MIT biological engineers discover why a promising drug failed in clinical trials.
Anne Trafton | MIT News Office
March 6, 2018
Pharmaceutical companies once considered a protein called p38 a very attractive target for treating rheumatoid arthritis. Arthritis patients usually have elevated activity of this inflammation-producing protein, and in lab studies p38 inhibitors appeared to soothe inflammation. However, these drugs failed in several clinical trials.
A new study from MIT sheds light on just why these drugs did not work for arthritis. By untangling the complex interactions between different cell pathways involved in inflammation, the researchers discovered that shutting off p38 triggers other inflammatory pathways.
The findings demonstrate the importance of studying a potential drug’s impact on complex cellular systems, says Doug Lauffenburger, head of MIT’s Department of Biological Engineering and the senior author of the study. It’s also important to do these studies under environmental conditions that match those found in diseased tissue, he adds.
“You’ve got to make sure you understand the complexity of the intracellular networks, and beyond that, you need to think about the environment you put the cells in,” Lauffenburger says. “It’s easy to get different results in different contexts, so you need to study them under many different conditions.”
Former MIT postdoc Doug Jones is the lead author of the paper, which appears in the March 6 issue of Science Signaling.
A promising target
Rheumatoid arthritis, which afflicts more than 1 million Americans, is an autoimmune disorder that produces swollen and painful joints, primarily affecting the wrists and hands.
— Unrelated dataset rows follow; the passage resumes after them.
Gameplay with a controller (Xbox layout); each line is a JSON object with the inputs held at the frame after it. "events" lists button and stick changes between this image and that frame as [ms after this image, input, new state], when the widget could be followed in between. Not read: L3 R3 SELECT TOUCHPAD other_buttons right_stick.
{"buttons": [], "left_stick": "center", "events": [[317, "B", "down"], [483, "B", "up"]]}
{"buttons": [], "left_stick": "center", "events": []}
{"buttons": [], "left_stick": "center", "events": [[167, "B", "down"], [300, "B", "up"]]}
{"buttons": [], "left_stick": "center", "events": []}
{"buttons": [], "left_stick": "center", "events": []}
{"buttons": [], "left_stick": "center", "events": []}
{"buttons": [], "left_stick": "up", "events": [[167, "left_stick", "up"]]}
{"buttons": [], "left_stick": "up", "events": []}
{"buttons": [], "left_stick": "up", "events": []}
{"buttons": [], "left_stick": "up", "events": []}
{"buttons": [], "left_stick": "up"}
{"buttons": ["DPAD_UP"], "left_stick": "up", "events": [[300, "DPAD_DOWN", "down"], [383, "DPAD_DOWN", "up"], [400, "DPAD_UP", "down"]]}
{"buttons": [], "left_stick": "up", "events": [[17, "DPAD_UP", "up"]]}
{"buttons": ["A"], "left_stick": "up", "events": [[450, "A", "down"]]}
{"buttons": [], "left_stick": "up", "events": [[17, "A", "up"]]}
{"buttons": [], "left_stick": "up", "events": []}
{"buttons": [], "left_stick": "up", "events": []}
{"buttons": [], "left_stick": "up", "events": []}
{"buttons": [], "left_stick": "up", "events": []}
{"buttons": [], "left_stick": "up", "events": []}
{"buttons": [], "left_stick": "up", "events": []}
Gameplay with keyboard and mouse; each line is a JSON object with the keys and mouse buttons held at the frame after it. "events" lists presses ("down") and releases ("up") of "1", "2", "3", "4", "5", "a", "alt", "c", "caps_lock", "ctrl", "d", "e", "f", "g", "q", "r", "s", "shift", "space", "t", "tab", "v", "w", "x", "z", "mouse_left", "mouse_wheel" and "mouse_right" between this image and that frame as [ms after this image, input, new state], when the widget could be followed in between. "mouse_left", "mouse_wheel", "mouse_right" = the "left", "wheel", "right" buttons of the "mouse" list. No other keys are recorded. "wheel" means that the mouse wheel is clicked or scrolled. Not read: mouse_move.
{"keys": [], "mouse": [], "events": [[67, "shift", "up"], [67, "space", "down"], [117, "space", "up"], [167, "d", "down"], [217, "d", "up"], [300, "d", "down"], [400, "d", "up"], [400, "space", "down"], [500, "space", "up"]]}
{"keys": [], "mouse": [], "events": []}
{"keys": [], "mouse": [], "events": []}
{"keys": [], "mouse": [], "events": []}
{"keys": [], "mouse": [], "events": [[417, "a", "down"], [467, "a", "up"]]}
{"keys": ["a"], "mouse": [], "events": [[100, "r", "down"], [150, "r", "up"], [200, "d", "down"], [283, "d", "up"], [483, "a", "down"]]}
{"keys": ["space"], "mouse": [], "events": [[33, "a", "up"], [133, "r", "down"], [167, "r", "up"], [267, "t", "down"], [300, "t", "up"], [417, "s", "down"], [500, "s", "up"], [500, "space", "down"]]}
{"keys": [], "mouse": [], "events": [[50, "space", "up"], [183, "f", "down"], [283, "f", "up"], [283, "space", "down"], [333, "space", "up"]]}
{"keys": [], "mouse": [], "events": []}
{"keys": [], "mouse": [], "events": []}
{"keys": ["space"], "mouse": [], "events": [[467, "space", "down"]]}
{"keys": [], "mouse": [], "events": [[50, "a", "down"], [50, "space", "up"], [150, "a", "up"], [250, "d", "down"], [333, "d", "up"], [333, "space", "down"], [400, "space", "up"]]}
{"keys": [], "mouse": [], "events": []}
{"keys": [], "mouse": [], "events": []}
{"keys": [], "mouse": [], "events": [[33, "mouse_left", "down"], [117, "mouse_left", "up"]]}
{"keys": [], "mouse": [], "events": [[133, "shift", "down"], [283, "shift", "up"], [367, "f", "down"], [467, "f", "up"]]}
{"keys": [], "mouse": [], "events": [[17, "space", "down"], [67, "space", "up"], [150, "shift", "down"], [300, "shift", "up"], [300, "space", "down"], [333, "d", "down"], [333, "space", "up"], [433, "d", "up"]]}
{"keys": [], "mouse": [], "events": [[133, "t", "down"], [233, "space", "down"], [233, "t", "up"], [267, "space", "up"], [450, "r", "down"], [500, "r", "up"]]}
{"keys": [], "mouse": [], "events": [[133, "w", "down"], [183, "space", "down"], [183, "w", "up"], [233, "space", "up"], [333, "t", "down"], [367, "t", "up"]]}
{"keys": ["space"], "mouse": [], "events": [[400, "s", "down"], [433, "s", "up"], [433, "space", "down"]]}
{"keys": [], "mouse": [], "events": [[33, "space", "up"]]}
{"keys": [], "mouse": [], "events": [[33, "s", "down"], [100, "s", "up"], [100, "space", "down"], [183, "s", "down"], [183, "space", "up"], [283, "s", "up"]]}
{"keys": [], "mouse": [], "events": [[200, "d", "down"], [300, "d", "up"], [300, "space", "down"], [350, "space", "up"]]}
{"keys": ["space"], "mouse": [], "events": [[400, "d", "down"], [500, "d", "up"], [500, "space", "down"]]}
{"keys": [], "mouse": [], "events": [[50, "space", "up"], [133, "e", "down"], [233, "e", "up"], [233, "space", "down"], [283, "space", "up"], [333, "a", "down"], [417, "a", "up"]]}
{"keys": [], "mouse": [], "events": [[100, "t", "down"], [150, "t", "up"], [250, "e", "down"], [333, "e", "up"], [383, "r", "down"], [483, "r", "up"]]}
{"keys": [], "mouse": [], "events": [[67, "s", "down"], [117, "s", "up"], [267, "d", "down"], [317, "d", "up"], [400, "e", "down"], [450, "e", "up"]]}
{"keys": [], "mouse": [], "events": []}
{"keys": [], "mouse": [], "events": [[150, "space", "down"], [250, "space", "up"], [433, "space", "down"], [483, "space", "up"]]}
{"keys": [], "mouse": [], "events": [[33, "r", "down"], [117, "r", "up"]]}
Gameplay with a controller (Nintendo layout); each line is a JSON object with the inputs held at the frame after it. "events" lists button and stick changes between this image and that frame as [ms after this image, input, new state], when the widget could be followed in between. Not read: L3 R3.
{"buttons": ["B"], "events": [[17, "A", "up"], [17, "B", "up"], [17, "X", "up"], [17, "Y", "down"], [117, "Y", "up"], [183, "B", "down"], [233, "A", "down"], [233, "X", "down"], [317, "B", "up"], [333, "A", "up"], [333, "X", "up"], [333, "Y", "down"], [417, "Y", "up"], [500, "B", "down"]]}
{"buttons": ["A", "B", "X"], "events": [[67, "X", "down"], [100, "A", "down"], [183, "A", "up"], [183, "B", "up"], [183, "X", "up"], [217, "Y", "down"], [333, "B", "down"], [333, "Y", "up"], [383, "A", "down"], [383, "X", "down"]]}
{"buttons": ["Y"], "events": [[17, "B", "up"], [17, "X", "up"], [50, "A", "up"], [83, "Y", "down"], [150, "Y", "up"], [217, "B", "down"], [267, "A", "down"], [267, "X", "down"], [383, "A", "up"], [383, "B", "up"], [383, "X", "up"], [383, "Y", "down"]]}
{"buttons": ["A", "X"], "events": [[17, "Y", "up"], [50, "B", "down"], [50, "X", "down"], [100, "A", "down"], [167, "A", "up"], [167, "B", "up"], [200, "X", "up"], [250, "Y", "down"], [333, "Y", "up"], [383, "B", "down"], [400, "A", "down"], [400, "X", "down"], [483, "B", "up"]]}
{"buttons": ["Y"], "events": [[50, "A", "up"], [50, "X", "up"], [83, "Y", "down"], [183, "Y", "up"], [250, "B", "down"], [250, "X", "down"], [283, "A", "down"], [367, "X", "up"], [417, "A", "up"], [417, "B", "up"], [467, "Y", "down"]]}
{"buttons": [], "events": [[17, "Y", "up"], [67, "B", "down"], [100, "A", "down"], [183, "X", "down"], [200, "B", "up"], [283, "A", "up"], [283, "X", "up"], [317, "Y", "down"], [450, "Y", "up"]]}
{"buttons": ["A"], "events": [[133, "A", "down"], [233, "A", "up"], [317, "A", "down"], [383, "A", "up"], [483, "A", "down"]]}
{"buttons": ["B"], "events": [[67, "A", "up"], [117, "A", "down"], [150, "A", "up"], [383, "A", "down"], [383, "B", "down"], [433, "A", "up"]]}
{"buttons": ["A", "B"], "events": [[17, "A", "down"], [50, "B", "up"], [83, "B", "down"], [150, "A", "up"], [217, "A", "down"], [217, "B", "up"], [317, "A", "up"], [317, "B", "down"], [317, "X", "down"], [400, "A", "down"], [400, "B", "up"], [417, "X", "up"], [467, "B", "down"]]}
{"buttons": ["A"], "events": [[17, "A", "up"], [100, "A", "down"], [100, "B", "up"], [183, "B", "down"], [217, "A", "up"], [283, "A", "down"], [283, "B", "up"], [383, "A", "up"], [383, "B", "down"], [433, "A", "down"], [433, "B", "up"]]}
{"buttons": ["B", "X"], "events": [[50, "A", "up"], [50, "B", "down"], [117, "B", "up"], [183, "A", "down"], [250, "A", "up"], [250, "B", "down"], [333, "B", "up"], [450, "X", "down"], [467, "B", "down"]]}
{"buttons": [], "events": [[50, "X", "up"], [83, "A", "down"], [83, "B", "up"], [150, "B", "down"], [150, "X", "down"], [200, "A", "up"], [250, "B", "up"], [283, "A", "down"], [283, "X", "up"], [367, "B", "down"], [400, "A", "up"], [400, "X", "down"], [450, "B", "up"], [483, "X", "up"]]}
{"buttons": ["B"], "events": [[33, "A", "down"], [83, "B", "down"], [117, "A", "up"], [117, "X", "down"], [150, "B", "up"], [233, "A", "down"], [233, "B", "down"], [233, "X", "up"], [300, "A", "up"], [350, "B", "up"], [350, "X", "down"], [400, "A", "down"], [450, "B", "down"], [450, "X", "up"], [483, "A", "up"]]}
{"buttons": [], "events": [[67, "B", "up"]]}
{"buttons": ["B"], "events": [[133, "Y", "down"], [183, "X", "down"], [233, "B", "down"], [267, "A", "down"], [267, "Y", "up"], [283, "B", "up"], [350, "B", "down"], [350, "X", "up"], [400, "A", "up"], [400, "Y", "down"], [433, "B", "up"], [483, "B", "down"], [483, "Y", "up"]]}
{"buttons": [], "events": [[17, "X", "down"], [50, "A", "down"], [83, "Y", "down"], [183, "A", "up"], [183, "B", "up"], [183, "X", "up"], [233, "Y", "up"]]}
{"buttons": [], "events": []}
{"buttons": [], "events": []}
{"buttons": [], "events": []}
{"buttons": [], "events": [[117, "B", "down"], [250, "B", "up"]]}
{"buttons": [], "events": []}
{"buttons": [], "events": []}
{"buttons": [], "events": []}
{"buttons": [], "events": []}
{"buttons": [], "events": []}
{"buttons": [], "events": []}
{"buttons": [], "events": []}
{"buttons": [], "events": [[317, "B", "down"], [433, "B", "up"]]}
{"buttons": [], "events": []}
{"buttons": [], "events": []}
This pain results from inflammation in the lining of the joints. Cells called synovial fibroblasts, which typically provide structural support for the joint lining, promote the inflammation and swelling in arthritic conditions.
Several years ago, scientists seeking new treatments for arthritis discovered that synovial fibroblasts from arthritis patients had very high levels of p38, and many pharmaceutical companies began working on p38 inhibitors. “The activity of this pathway was so strong that people tended to think that it was the best one to inhibit,” Lauffenburger says.
Despite their promise, p38 inhibitors failed in phase II clinical trials run by at least eight pharmaceutical companies. One of those companies, Boehringer Ingelheim, asked Lauffenburger to help them figure out why. Lauffenburger’s lab focuses on systems biology, a field that involves measuring the interactions of many cell components and then performing computational modeling of those measurements to predict cell behavior.
The researchers’ analysis revealed that the inflammatory pathway controlled by p38 interacts with several other pathways that can cause inflammation. These pathways, known collectively as stress pathways, produce inflammatory cytokines in response to events such as infection or injury.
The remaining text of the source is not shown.